▶ _原始文档_:
+++
三、相对的人生观
各位法师,各位善知识:
今天我们继续讨论三法印中的第二无我法印。用本题“相对的人生观”来方便说明。
无我法印与无常法印,虽同为说明人类倒见妄执的佛法哲理,可是两者的含义及性质各有不同。上次所讲的“变异的世间观”(即无常法印),是从事相(现象)上观察一事物的变易的道理,这是具体可见的,所以是比较容易理会的。
无我,是进一层去研求事相内含的理性。理性是抽象的。是无形相的,在佛法中,虽然到末了是可以证知的,但是对初学的说来,这个抽象的而又与习惯想法相反的概念,显然是不易于了解的。不过佛法中有种种善巧方便,只要我们能摒除成见,便可以从理智上去认识无我的真谛。
在说明“无我”原理以前,我们先检讨一下以“我”为中心的生活中,所遇到的种种矛盾烦恼等现实问题。
甲、生活、生死问题
现实生活中,大大小小问题,可说无量无边,今但举主要的大问题,不外生活问题与生死问题,以
及此两问题所引起的烦恼与苦闷,兹分述如下。
一、生活问题
人一生下来,即有谋求生存的本能与意欲。为这生的意欲所驱,不自主地必需活动,谋营生活,因而发生生活问题。生存是有条件的。就人类来讲,一生下来就需他人抚养,否则无法自存。在物质方面,衣、食、住、行,缺一即无法生存。要解决此种需要,必须作种种谋生工作。及至长成,又有男女配偶的需求,由此种欲求,即产生组合家庭的需要。以家庭为基层,形成社会的组织,国家的组织。发生种种人我、物我的错综复杂关系。其原始的动力,是谋求个体生存。
但是一般人并不注意或追溯这些问题,只知向外地谋求生活所需的一切。并对所谋求的对象,生起种种贪著,因而又产生对食、色、名利,权势等等的爱着与追求。使生活问题更趋繁复。
本来讲,无衣无食,会使一般人感到求不得的苦恼。但是因向外追求,欲无止境,有了衣食等,又想更多更好,得不到便生烦恼,得而复失,更生烦恼,所以尽管富有天下,权倾四海,免不了恐惧失去的烦恼,即使一切巩固,但欲占有享受此一切的“我”却不坚固,长生乏术,生死的威胁,无意识中无时或离,生活在不明真相之下,其实大致上是充满了痛苦与烦恼的。
二、生死问题
有生必有死,这是必然规律。但是人是与生俱来有“生”的欲求,除了觉者彻了生死,人人对于死亡,不免产生极大的恐惧。有人以为自杀的人是不怕死的。殊不知自杀者,并非不怕死,只是感到苦的威逼,超过了死的恐惧,误信“死”可以解决生的痛苦,才做出这愚蠢的行动,没有生的勇气,即是怯者,那有怯者反而不怕死的道理?
+++
▶ _所给条目_:
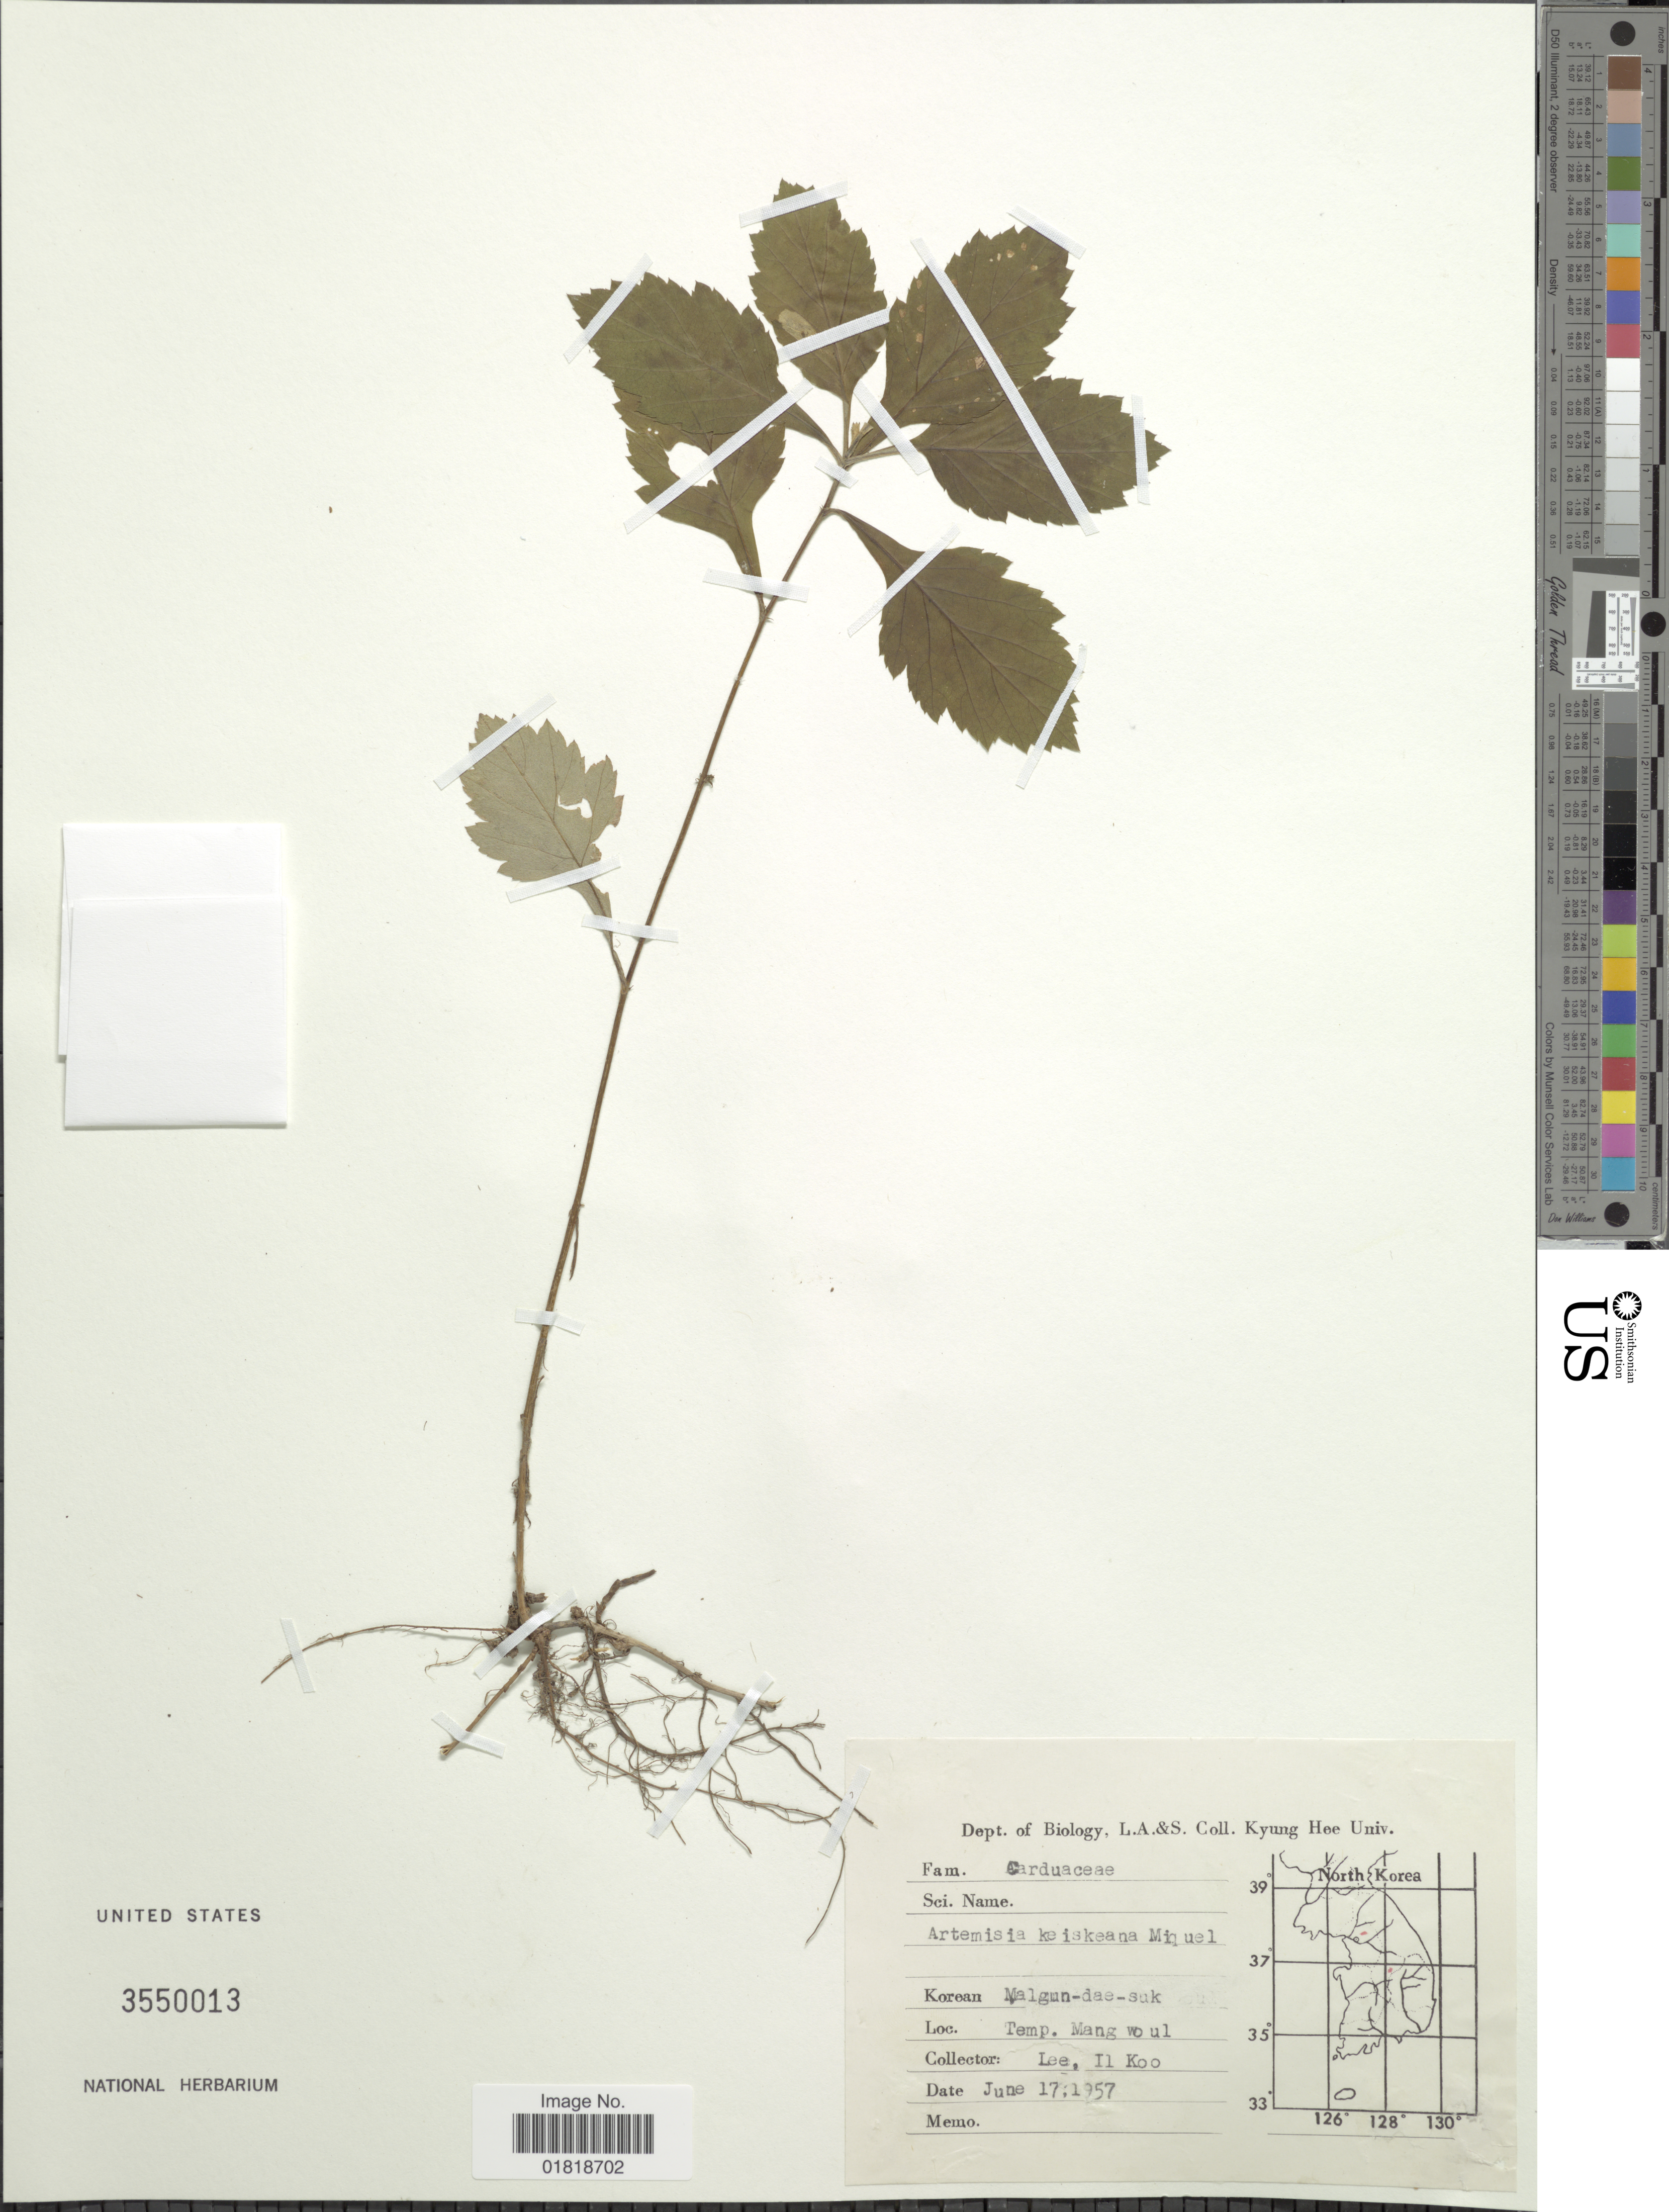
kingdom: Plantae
+++
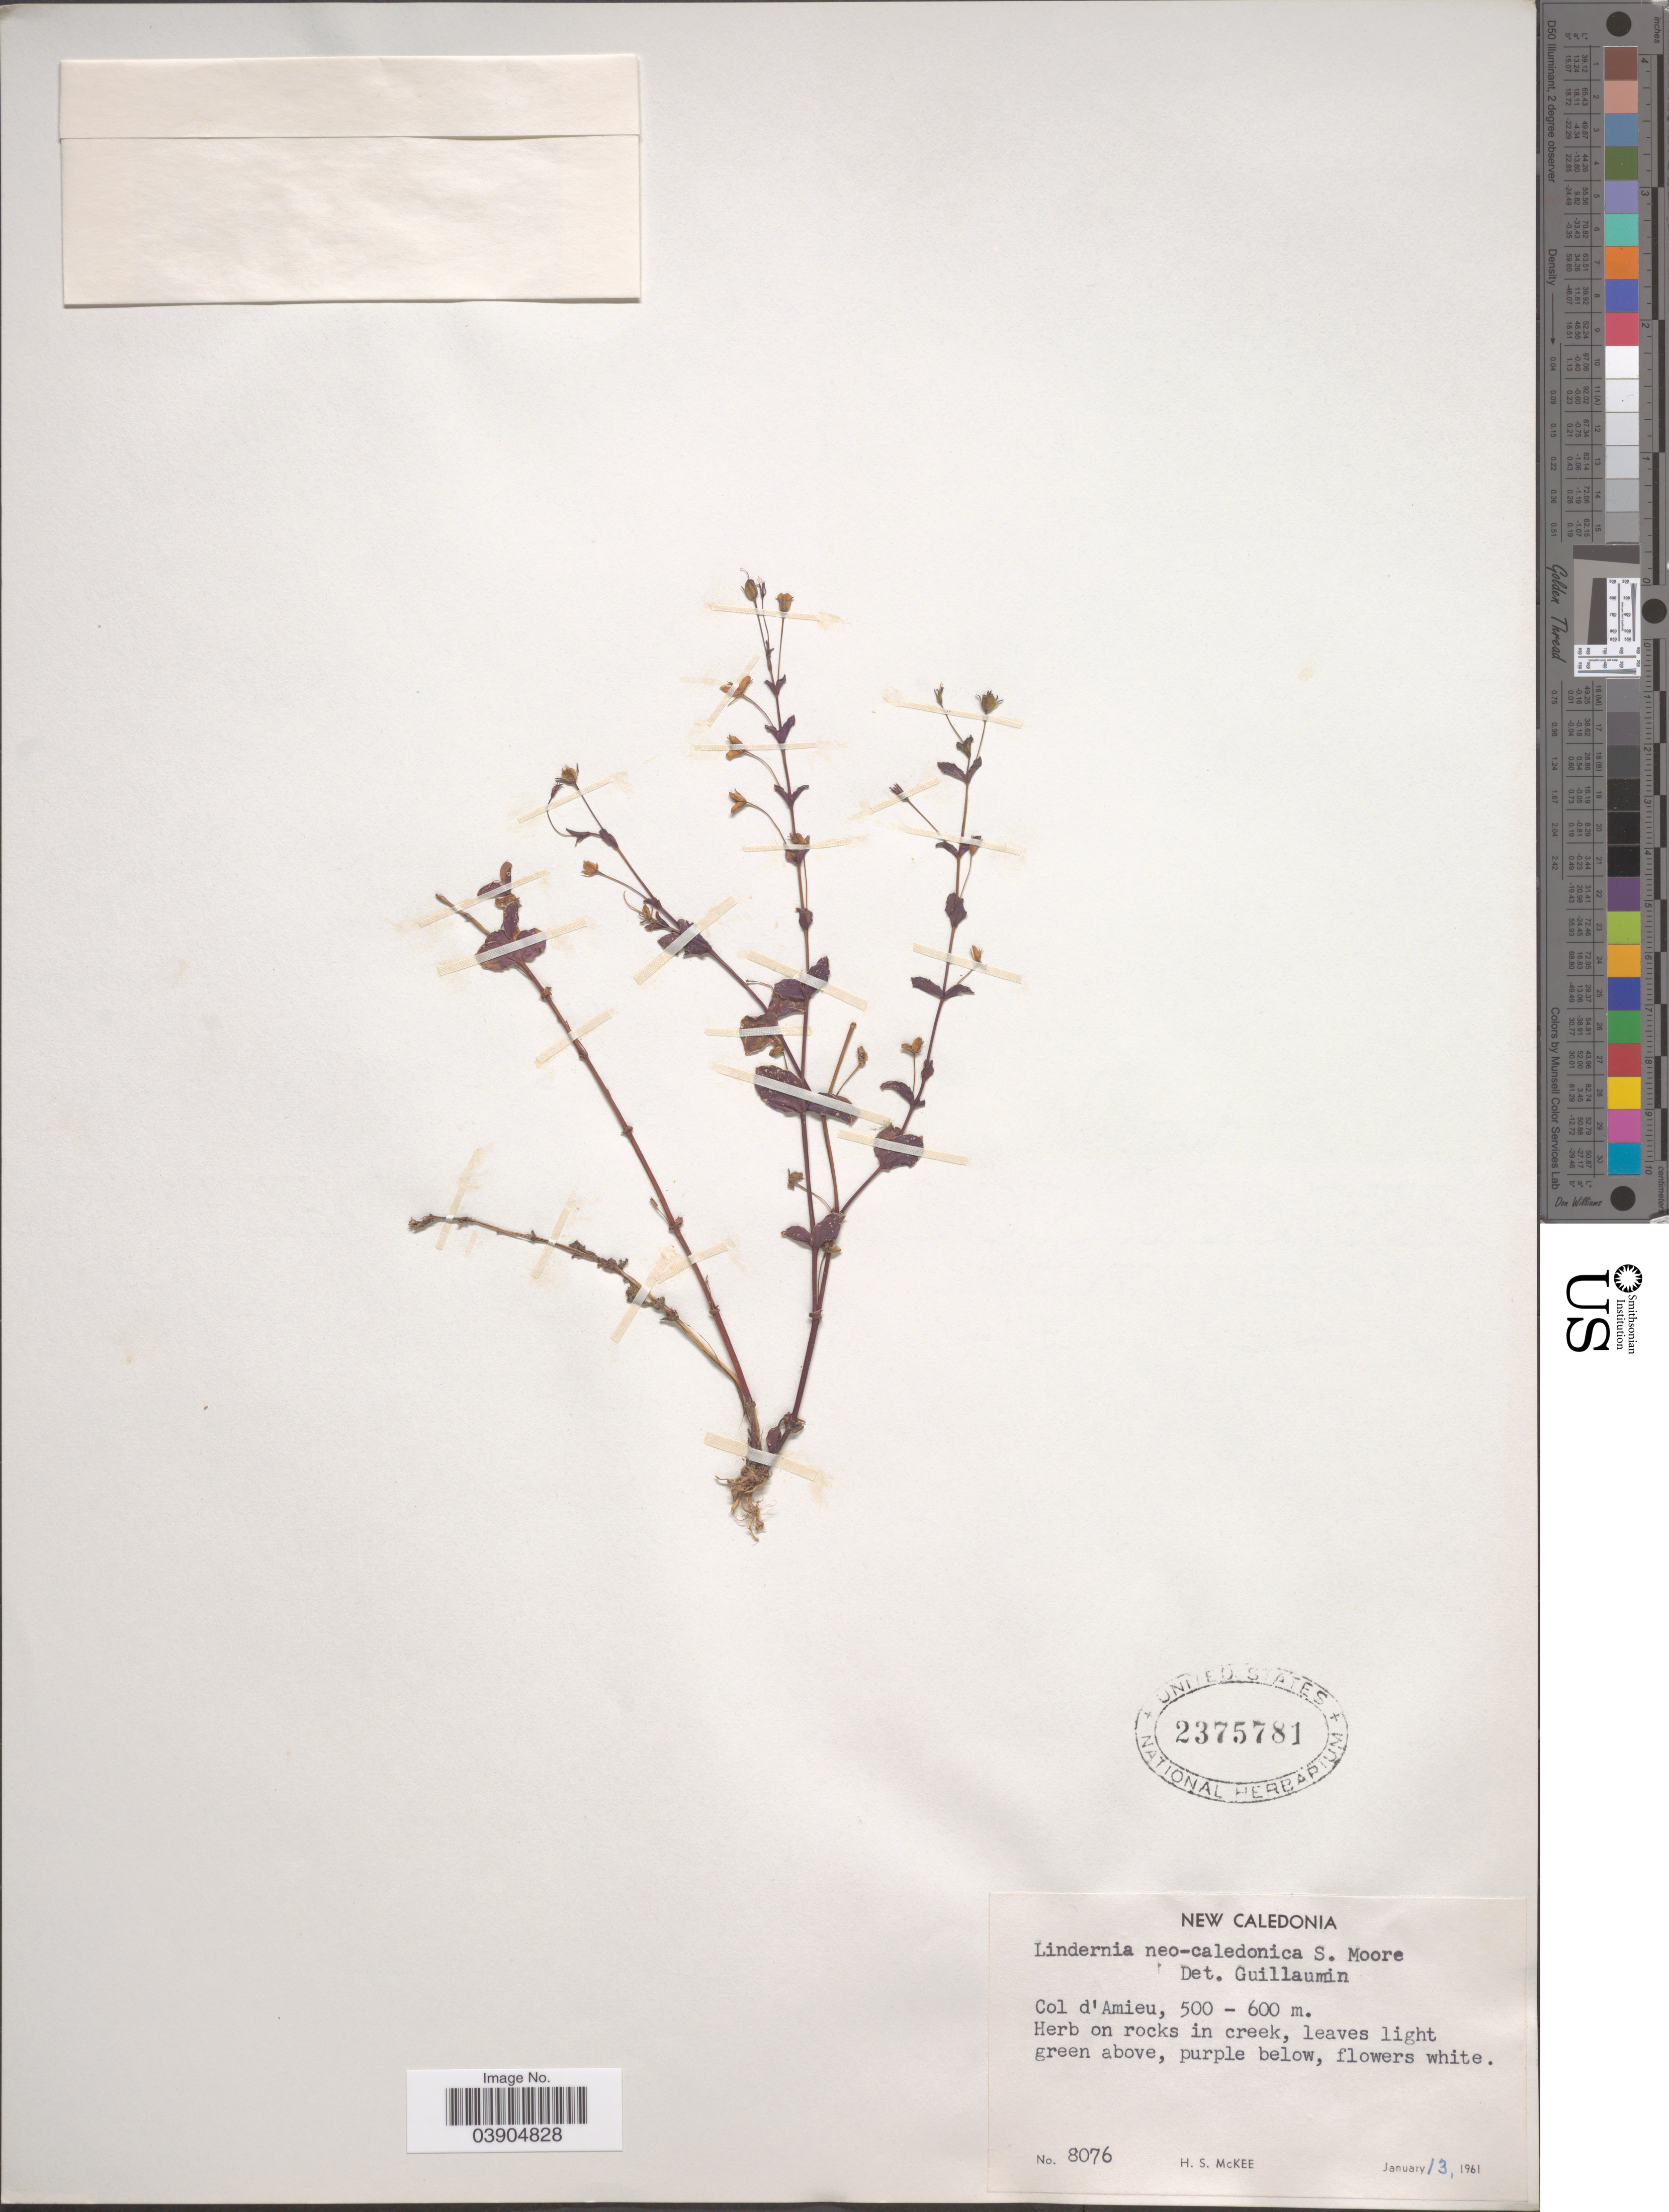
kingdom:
+++
▶ _任务目标_: 紧接最后一句，续写这篇讲“相对的人生观”的佛法讲稿。

▶ _本题结果_:
乐天的人,他可以把死亡看作自然的结果,把它看得淡些,但这种顺其自然的人生态度,既不彻底,更不能予人生一种积极向上的价值,决不是一种完满的人生观。
一般人在没有掌握正确人生观之前,所谓“生活”,其实即是“生死”。因为一生下来,即无可避免地走上了死亡的路途。惟有能彻了相对人生观的人,才能生动活泼地过生活。因此一般地讲,生活问题与生死问题是分不开的。
由于人类对生活问题引起的种种烦恼,对生死问题不明白所产生的苦闷,在思想上便产生了种种哲学、宗教、人生观、宇宙观,企图诠释人生宇宙之迷。但是思想有先天性的限制(见“科学与佛法”详候下一讲“涅槃法印”时解释),只能把时间与空间分开来观察,所以一有对象(所知的概念),即成静的、死的、生灭法(亦即是生死的根源)。所以一切世间的哲学、科学、宗教等。假若有一套可立的思想,想解释人生宇宙问题,这是不可能的。因为思想上不能思议四度空间的实相。这点在佛法内说得最明确清楚,在科学内亦已证明其确切(见“科学与佛法”)。如是说来,那么人生宇宙问题岂不是永远不能解答吗?那也并不。佛法内有善巧方便,虽然言说所不能说,却可用相对的方法,解粘去缚,引导人们自证自知人生宇宙的实相。
现在试把现实生活中生活与生死等问题,依佛法方便来讲。
依佛法说,人生问题宇宙问题,表面看来似甚复杂,其实找到的问题中心去观察,甚为简单!其关键在人们不能正确了解人生的主角“我”的体性。与宇宙间事事物物——“法”的体性。如能把“我”与“法”的性质弄清楚,其它枝节问题就能迎刃而解了。
乙、我、法的究竟义
“我”的定义包含二种意义:
(一)有独立存在的性质;
(二)有能自己主宰、自由自在的性质。如能证明一切有情于中并无此两种性质,那么“我见”即无所根据,也即是“无我原则”便能确立。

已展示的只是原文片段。